2012年6月20日

素人に毛を生やす

医学生が教科書で学ぶことは、臨床の場に出てみると無意味なことが多い。医師国家試験を通ったと言っても、所詮は一般人に毛が生えた程度に過ぎない。しかし、その一本の毛があるかないかで大きく違うのも事実。

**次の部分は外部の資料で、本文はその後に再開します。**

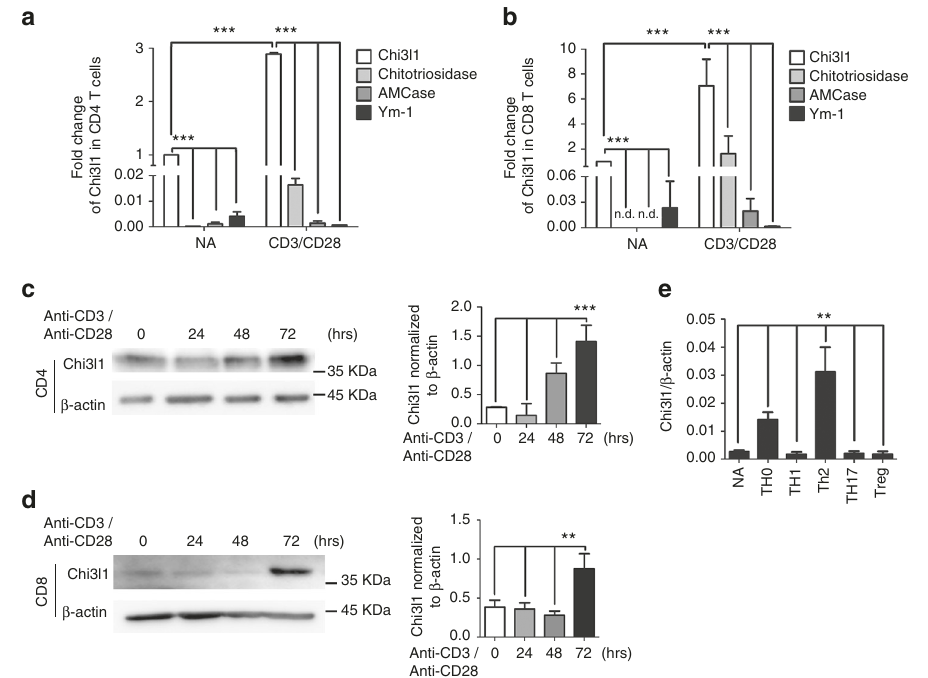
Fig. 1 Chitinase and Chitinase-like protein expressions in T cells. a , b mRNA expression of chitinase (Chitotriosidase, AMCase) and chitinase-like protein (Chi3l1, Ym-1) in mouse CD4 and CD8 T cells upon anti-CD3 and anti-CD28 stimulation for 3 days. Each gene expression level was normalized to β -actin, and represented as fold change to Non-activated (NA). c , d Chi3l1 protein level in CD4 and CD8 T cells stimulated by plate-bound anti-CD3 and anti-CD28 antibodies for indicated time point. Densitometric values of band intensity were calculated by normalization to the value of β -actin. e Chi3l1 mRNA expression in naïve and effector T cell subsets. Chi3l1 mRNA expression level was normalized to β -actin level. Data are mean ± SD of three sets of independent experiments ( n = 6). n.d., not detected; ** p < 0.01, *** p < 0.001 (two-tailed Student ’ s t (Fig. 5d). Expression of SOCS1, a phosphatase that inhibits phosphorylation of STAT1, was signi fi cantly decreased without differences in SOCS3 and SOCS5 in Chi3l1-de fi cient Th1 cells compared to WT Th1 cells. Twist1, a Th1 inhibitory molecule, was also reduced, presumably explaining how Chi3l1 KO Th1 cells produce more CTSE, TRAIL, IFN γ , and CXCR2. The molecular expression patterns were the same in CD8 T cells (Fig. 5e). In addition, activated Chi3l1 KO CD8 T cells expressed higher levels of T-bet, IFN γ , Perforin, and Granzyme B, sug- gesting that Chi3l1 KO CD8 T cells induce high levels of effector molecules related to CTL function. Taken together, these results suggest Chi3l1 is a negative regulator of gene expressions regarding Th1 and CTL functions. Chi3l1 de fi ciency in T cells inhibits pulmonary metastasis . The increase of effector functional molecules in Chi3l1-de fi cient T cells prompted us to investigate whether Chi3l1-de fi cient Th1 and CTL contributed to anti-tumor immunity. To test our hypothesis, we utilized B16F10 melanoma lung metastasis model.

これは、後輩小児科医が尊敬する教授の言葉である。つい最近、高校時代の恩師で今は友人付き合いをしている先生と、後輩小児科医との三人で話をする機会があった。精神科関連の話題に話が及んだ時に、先生が何度となく「素人判断でしかないけれど」と前置きしてから話し始めるので、
「精神科医だって、判断とか感覚とかについて言うなら素人にちょっと毛の生えた程度ですよ。そりゃもちろん精神科に関する知識は他の人より多いし、患者さんをみる時の考え方も身についてはいるけれど」
というようなことを俺が言った。それに対して先生が言う。
「どんな仕事でも、門外漢は“毛の生えた程度”の差を埋められないものだ」
これを受けて後輩が返す。
「俺はまだ産毛しか生えてませんが」
さらに、また先生が答える。
「その産毛の差が凄いのだ」
そこで後輩が思いだしたのが冒頭の教授の言である。

実に印象深い会話だったので、記録しておく。